== GIVEN DATA ==

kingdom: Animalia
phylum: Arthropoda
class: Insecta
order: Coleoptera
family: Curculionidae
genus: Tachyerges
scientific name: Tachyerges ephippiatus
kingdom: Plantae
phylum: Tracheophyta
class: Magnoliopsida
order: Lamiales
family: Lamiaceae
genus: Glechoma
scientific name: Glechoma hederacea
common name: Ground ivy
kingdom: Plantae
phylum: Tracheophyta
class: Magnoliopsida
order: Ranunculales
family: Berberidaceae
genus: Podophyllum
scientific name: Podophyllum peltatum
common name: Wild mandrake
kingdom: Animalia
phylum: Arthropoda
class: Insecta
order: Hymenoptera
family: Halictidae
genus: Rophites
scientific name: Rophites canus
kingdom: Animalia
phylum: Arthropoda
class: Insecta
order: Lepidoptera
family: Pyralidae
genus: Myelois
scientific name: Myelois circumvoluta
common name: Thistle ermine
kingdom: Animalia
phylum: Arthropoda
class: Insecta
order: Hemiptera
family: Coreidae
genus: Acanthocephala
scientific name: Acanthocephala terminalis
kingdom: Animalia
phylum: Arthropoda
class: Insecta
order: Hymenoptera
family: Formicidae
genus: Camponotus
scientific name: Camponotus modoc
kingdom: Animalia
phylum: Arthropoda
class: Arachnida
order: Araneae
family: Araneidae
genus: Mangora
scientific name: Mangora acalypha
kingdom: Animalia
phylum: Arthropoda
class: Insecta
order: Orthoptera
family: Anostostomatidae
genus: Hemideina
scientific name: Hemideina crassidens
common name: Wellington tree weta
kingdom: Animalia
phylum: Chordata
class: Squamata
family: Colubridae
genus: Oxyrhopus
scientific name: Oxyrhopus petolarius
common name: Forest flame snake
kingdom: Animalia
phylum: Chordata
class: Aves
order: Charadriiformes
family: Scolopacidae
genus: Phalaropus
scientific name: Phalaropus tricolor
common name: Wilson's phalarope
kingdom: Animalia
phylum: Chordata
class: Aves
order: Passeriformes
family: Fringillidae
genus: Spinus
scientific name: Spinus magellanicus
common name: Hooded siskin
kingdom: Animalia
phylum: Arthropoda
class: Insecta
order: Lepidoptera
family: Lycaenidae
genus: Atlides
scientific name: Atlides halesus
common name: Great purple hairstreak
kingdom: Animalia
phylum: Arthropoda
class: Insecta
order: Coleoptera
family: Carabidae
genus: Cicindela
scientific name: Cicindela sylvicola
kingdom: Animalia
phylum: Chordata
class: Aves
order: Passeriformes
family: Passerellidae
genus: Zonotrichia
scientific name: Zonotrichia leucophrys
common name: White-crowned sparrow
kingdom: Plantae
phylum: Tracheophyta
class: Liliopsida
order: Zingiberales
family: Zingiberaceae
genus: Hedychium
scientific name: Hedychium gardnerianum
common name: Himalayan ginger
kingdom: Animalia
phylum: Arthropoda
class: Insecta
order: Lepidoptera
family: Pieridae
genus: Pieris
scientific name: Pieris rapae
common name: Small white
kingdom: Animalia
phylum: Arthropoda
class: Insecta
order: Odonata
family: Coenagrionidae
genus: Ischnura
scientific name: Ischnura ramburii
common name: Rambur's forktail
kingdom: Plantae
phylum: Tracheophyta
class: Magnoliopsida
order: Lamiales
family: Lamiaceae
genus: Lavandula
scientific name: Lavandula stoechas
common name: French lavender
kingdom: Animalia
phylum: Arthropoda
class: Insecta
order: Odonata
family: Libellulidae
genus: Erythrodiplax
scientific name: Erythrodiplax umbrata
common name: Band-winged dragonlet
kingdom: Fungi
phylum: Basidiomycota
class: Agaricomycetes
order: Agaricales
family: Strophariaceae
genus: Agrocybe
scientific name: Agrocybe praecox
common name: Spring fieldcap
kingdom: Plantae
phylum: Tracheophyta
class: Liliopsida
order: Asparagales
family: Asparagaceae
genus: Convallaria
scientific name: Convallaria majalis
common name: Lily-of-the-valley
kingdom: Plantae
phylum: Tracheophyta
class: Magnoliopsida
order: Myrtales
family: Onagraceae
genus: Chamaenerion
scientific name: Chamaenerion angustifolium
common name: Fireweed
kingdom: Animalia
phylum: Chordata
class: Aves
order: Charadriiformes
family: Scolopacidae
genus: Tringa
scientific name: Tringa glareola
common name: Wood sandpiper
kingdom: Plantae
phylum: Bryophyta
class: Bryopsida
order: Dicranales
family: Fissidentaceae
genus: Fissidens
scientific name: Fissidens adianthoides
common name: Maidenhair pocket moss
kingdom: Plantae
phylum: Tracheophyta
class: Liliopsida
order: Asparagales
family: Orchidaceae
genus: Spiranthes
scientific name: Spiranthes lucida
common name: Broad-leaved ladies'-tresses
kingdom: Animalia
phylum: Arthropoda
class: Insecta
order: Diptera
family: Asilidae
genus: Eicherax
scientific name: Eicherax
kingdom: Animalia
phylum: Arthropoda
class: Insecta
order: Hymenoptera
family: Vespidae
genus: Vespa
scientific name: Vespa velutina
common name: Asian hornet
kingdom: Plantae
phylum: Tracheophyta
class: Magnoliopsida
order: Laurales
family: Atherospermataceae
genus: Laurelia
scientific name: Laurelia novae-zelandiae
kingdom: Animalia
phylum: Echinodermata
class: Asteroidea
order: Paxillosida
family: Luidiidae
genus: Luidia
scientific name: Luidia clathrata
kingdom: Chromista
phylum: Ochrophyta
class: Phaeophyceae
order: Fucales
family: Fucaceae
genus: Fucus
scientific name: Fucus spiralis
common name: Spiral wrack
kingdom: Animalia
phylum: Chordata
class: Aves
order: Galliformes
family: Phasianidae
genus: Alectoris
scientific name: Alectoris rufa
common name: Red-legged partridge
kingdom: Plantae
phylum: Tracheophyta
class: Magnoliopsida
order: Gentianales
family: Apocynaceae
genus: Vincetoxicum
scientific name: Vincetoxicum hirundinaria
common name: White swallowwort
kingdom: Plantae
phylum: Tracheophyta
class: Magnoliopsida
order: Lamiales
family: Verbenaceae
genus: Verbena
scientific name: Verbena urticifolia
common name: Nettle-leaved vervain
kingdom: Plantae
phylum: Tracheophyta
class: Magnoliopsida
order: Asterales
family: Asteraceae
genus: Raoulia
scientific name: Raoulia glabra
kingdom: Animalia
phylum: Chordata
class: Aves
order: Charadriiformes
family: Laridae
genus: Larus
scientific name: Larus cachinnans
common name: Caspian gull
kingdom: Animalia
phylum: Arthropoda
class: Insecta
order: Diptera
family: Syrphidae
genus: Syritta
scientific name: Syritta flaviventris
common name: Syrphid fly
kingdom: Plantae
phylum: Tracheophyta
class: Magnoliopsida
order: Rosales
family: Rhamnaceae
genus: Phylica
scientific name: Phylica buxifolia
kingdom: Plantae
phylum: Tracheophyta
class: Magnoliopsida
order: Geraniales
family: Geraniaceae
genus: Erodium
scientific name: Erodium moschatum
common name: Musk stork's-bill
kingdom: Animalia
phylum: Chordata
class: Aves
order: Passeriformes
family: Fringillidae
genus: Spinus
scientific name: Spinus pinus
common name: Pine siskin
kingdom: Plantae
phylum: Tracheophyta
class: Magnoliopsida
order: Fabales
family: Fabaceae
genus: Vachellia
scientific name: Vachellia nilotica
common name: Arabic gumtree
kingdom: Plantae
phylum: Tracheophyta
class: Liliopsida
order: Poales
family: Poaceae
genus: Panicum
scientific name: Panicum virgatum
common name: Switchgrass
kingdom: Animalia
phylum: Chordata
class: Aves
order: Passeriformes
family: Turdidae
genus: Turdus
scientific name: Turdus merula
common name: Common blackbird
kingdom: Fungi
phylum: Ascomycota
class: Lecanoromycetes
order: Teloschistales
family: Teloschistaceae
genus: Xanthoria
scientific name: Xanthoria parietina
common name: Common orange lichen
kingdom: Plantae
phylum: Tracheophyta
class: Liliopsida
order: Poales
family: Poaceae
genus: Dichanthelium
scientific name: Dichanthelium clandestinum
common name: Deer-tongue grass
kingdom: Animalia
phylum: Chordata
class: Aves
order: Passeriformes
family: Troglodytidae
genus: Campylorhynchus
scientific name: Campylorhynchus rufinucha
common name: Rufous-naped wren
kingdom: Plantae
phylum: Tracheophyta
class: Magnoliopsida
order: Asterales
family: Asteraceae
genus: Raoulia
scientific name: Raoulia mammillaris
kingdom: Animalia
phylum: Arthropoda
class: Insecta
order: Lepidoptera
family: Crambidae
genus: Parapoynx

== SHORT EXERCISE ==
Retype the lines of the rows above, beginning with the line that contains "common name: White-crowned sparrow" and continuing through the line that contains "genus: Agrocybe", with both of those lines included.

== TASK RESPONSE ==
common name: White-crowned sparrow
kingdom: Plantae
phylum: Tracheophyta
class: Liliopsida
order: Zingiberales
family: Zingiberaceae
genus: Hedychium
scientific name: Hedychium gardnerianum
common name: Himalayan ginger
kingdom: Animalia
phylum: Arthropoda
class: Insecta
order: Lepidoptera
family: Pieridae
genus: Pieris
scientific name: Pieris rapae
common name: Small white
kingdom: Animalia
phylum: Arthropoda
class: Insecta
order: Odonata
family: Coenagrionidae
genus: Ischnura
scientific name: Ischnura ramburii
common name: Rambur's forktail
kingdom: Plantae
phylum: Tracheophyta
class: Magnoliopsida
order: Lamiales
family: Lamiaceae
genus: Lavandula
scientific name: Lavandula stoechas
common name: French lavender
kingdom: Animalia
phylum: Arthropoda
class: Insecta
order: Odonata
family: Libellulidae
genus: Erythrodiplax
scientific name: Erythrodiplax umbrata
common name: Band-winged dragonlet
kingdom: Fungi
phylum: Basidiomycota
class: Agaricomycetes
order: Agaricales
family: Strophariaceae
genus: Agrocybe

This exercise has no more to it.